Check the license line in the logs (… license=licensed (…) / … expired - grace … / … unlicensed - …):

Symptom in logs / statusCauseFix
unlicensed - no public key configuredlicense.publicKey not set.Set license.publicKey to the base64 key stepscale provided. Required to apply.
unlicensed - license Secret unreadable: …The license Secret is missing or the operator cannot read it.Confirm the Secret exists in the expected namespace and the RBAC secrets get grant is intact.
unlicensed - license signature does not verifyWrong public key, or a tampered/mismatched payload/signature.Re-install the correct payload + signature and the matching publicKey.
expired - grace Nd leftPast expires_at, inside the grace window.Renew by swapping in a new signed license (see Licensing §5.2).
Approved recommendation stuck in blockedOperator is unlicensed/past grace.Install or renew the license; apply resumes automatically.

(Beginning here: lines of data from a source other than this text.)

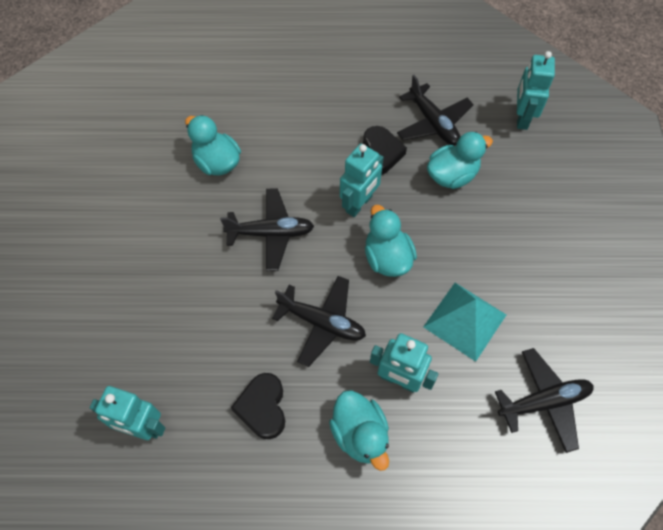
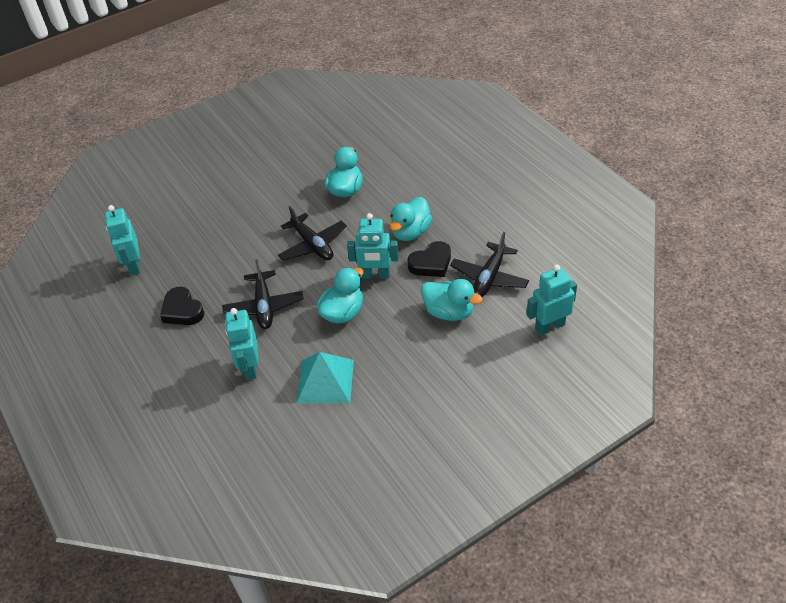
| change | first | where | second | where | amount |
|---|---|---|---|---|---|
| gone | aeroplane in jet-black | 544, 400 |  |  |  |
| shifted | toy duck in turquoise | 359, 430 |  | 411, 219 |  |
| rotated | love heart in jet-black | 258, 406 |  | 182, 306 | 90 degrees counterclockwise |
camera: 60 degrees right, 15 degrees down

Log lines like apply failed: … is forbidden: User "system:serviceaccount:…" cannot patch resource … mean the service account lacks a grant - usually because the ClusterRole / ClusterRoleBinding was not installed (e.g. a templated-manifests-only deploy without cluster-admin). Re-run the Helm install with cluster-admin so the RBAC objects are created, and confirm:

Terminal window
kubectl auth can-i patch horizontalpodautoscalers \
--as=system:serviceaccount:<namespace>:<release>-stepscale-autoscaler -n <namespace>

9.5 A change was applied but immediately rolled back

Section titled “9.5 A change was applied but immediately rolled back”

The verify pass judged the workload degraded after probation (for example CPU pushed past the target plus safety.healthCpuMargin). The recommendation moves to rolledBack and status.detail records why. This is the safety net working as designed. If you believe the change is actually fine, you can widen safety.healthCpuMargin or lengthen safety.probationWindowMinutes so a brief post-change spike is not misread.

9.6 A ScaledObject change did not apply / no rollback

Section titled “9.6 A ScaledObject change did not apply / no rollback”

KEDA ScaledObject targets are marked verified at apply time and are not health-verified or auto-rolled-back yet (reading live ScaledObject config back is a follow-up). If the patch itself did not take effect, confirm KEDA is installed, the ScaledObject exists in the target namespace, and the operator has the keda.sh/scaledobjects grant (it does by default).

If a forecasted peak does not actually materialize, the operator retracts the schedule after several consecutive idle samples inside the window and restores the baseline floor (status.detail: "schedule retracted: forecasted peak not materializing"). This is expected for workloads whose pattern has changed. Forecasting also requires enough history (forecasting.minHistoryDays) and a genuinely periodic signal (forecasting.periodicityThreshold); flat or random workloads stay reactive by design.

Does the operator change anything without approval? No. Nothing is applied until spec.approved: true. Auto-rollback only ever undoes a change the operator itself applied.

Does it work air-gapped? Yes - with llm.provider=none and an offline license, there is no outbound traffic at all.

Can I run it purely as an advisor? Yes - run analysis-only (no license) or simply never approve. See Operating §7.4.

Will two replicas double-apply? No - leader election ensures only the leader mutates.